The drugs are coming in the mail. Or so they say. There’s no question that the drugs are coming into Missouri state prisons; an average of 34 prisoner overdoses a month is a trend that officials can’t afford to ignore. Their answer? Restrict the freedoms and infringe on the human rights of their prisoners. This time, it’s the mail.

Beginning on July 1, 2022, the Missouri Department of Corrections (DOC) implemented a policy which bars prisoners from receiving physical mail. Instead, all mail is routed through a privately contracted firm in Florida where it is scanned. Then a digital rendering is sent to prisoners to be viewed on tablets or other devices – which are also provided and serviced by privately contracted vendors.

The new policy drew negative responses from prisoners and their loved ones, as yet another link between them was severed. Hardest hit are those prisoners in solitary confinement, who often lack access to the electronics required to view mail under the new policy.

DOC spokesperson Karen Pojmann described how “drugs … can be liquefied and soaked into the paper itself which is hard to detect… We also find drugs hidden between the layers of greeting cards, tucked under postage stamps.”

This is the standard authoritarian line. The population can be kept safe, if only freedoms are sacrificed. But this time, there is an objective measure of the effectiveness of the policy. According to the narrative, stopping physical mail will prevent the drugs that cause overdoses from reaching prisoners. Instead, the average number of overdoses in DOC lockups increased from 34 to almost 39 a month. In September 2022 alone, there were 46 overdoses, with 15 at a single prison – South Central Correctional Center (SCCC) in Licking. Apparently, it’s not just the mail. But the mail is still gone.

The executive director of the Missouri Corrections Officers Association, Tim Cutt, tells a more plausible story. He says the primary vector for drugs in the prisons is through custodial and non-custodial staff, and that “passing a new law isn’t going to stop it… It’s the oldest game in the book trying to get that stuff in there.”

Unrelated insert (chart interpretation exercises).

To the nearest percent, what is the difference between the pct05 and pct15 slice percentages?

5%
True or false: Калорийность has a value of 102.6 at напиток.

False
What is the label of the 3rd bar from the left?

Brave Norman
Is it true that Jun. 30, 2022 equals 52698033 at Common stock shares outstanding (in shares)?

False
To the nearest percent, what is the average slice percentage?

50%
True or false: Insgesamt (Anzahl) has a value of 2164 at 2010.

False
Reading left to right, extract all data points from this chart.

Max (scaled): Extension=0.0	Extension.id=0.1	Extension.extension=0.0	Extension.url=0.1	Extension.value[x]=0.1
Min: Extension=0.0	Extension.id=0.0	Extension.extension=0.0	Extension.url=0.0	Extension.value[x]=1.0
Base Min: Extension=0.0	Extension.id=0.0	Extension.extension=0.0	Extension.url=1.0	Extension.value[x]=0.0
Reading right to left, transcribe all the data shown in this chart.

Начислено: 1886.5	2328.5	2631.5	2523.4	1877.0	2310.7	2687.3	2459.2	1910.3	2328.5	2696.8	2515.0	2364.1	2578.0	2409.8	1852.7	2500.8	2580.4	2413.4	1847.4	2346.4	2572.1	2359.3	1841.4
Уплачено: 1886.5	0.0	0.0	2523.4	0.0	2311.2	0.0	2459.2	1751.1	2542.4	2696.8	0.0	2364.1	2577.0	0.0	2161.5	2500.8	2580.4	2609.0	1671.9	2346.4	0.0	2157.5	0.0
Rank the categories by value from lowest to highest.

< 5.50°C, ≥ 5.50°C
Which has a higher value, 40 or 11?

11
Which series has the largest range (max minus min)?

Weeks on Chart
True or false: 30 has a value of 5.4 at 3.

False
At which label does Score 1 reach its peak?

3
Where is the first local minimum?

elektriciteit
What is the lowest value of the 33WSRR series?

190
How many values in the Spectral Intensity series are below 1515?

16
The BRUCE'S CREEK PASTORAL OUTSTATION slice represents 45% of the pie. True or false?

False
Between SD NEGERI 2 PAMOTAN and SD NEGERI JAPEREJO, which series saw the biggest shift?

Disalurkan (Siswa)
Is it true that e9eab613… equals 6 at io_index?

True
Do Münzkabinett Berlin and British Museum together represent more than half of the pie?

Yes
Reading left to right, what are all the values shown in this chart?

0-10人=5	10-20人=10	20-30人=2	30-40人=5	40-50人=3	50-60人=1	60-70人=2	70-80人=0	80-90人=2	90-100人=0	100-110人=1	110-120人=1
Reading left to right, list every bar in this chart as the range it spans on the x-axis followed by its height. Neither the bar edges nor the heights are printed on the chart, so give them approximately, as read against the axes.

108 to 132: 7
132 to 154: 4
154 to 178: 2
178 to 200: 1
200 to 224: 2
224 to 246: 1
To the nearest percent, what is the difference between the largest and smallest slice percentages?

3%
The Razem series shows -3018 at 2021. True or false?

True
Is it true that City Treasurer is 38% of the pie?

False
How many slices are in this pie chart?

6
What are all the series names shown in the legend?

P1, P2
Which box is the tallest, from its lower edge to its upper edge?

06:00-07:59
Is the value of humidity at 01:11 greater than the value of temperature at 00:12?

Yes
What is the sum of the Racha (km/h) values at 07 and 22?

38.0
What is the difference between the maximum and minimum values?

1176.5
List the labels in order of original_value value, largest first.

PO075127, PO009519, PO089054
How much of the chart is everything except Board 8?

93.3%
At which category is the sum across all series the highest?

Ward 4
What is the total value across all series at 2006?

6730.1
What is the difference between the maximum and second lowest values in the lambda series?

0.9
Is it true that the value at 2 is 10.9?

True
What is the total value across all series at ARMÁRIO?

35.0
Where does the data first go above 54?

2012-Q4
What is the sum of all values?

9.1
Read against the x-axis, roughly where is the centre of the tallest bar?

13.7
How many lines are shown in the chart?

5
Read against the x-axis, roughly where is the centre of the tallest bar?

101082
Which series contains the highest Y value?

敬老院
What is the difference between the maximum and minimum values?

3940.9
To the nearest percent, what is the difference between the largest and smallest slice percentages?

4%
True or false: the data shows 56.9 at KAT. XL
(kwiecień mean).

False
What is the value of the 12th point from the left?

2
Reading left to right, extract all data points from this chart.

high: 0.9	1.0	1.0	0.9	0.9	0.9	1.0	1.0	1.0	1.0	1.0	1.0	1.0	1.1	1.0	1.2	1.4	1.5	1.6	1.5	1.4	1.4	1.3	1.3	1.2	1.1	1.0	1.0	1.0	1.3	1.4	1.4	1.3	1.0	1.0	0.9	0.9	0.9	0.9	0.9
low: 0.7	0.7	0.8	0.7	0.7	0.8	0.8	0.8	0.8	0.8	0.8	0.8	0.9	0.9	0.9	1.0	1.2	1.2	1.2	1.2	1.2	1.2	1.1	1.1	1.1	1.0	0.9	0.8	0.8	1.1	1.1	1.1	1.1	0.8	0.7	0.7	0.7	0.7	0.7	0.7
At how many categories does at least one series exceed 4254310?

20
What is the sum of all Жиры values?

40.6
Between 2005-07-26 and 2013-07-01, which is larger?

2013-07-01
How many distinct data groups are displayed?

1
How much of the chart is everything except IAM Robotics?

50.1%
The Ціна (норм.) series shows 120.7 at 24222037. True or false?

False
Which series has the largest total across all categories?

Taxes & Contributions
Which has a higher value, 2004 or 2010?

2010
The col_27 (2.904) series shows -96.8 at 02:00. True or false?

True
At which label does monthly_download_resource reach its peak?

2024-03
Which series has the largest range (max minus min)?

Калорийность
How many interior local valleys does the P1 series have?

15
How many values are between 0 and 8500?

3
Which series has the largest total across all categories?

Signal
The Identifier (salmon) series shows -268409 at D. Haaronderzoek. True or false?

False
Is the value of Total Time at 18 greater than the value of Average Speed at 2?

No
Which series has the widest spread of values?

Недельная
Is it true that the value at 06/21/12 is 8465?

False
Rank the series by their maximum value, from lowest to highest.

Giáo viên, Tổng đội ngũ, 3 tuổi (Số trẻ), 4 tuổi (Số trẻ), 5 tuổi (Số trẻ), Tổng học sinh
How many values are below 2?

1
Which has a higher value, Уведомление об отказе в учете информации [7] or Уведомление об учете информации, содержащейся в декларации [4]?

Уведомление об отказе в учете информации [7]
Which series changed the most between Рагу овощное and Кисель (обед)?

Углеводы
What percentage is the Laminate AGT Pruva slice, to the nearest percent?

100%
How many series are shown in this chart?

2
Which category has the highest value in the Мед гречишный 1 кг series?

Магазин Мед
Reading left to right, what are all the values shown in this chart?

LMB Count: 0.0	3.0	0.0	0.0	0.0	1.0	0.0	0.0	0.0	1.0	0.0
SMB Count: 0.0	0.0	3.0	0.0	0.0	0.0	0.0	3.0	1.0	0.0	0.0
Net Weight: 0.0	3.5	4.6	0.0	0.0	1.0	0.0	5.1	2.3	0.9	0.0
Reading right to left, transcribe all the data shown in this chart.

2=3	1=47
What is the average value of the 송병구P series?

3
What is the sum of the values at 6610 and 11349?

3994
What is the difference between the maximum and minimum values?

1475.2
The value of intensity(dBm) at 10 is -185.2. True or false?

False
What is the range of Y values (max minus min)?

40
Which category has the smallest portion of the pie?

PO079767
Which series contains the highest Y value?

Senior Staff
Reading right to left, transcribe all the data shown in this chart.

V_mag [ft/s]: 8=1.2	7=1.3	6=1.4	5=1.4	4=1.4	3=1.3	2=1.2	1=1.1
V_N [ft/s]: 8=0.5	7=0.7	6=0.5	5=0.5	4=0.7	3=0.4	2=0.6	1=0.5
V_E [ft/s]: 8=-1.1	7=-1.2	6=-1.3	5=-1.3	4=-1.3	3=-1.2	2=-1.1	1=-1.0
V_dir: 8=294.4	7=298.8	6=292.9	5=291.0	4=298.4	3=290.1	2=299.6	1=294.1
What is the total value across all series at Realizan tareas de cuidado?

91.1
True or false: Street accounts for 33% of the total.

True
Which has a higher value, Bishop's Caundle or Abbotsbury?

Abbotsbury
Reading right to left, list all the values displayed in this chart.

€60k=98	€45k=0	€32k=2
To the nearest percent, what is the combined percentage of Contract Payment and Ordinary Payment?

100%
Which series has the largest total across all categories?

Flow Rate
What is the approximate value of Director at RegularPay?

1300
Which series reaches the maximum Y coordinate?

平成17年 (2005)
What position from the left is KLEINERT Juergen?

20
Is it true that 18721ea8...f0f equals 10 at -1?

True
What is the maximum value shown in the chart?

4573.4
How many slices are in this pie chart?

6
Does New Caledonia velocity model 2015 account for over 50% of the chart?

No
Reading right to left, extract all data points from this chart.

Of the 15 overdose deaths in SCCC, seven prisoners in late August and September 2022 died from powerful overdoses of fentanyl, and in once case fentanyl and xylazine, a non-opioid veterinary tranquilizer not approved for human use.

DOC turned down an on-camera interview with KOLR to explain how drugs are getting in. Communications Director Pojmann sent an email saying they can’t identify the primary source, and suggested that prison overdose deaths mirror drug fatality rates on the outside. Pojmann reminded the news station that drug overdoses are the leading cause of death for Missourians ages 18 to 44.

Pojmann also confirmed that during August and September 2022, there were DOC staffers fired and arrested for smuggling drugs into state prisons. Curiously, no arrests were made in Licking.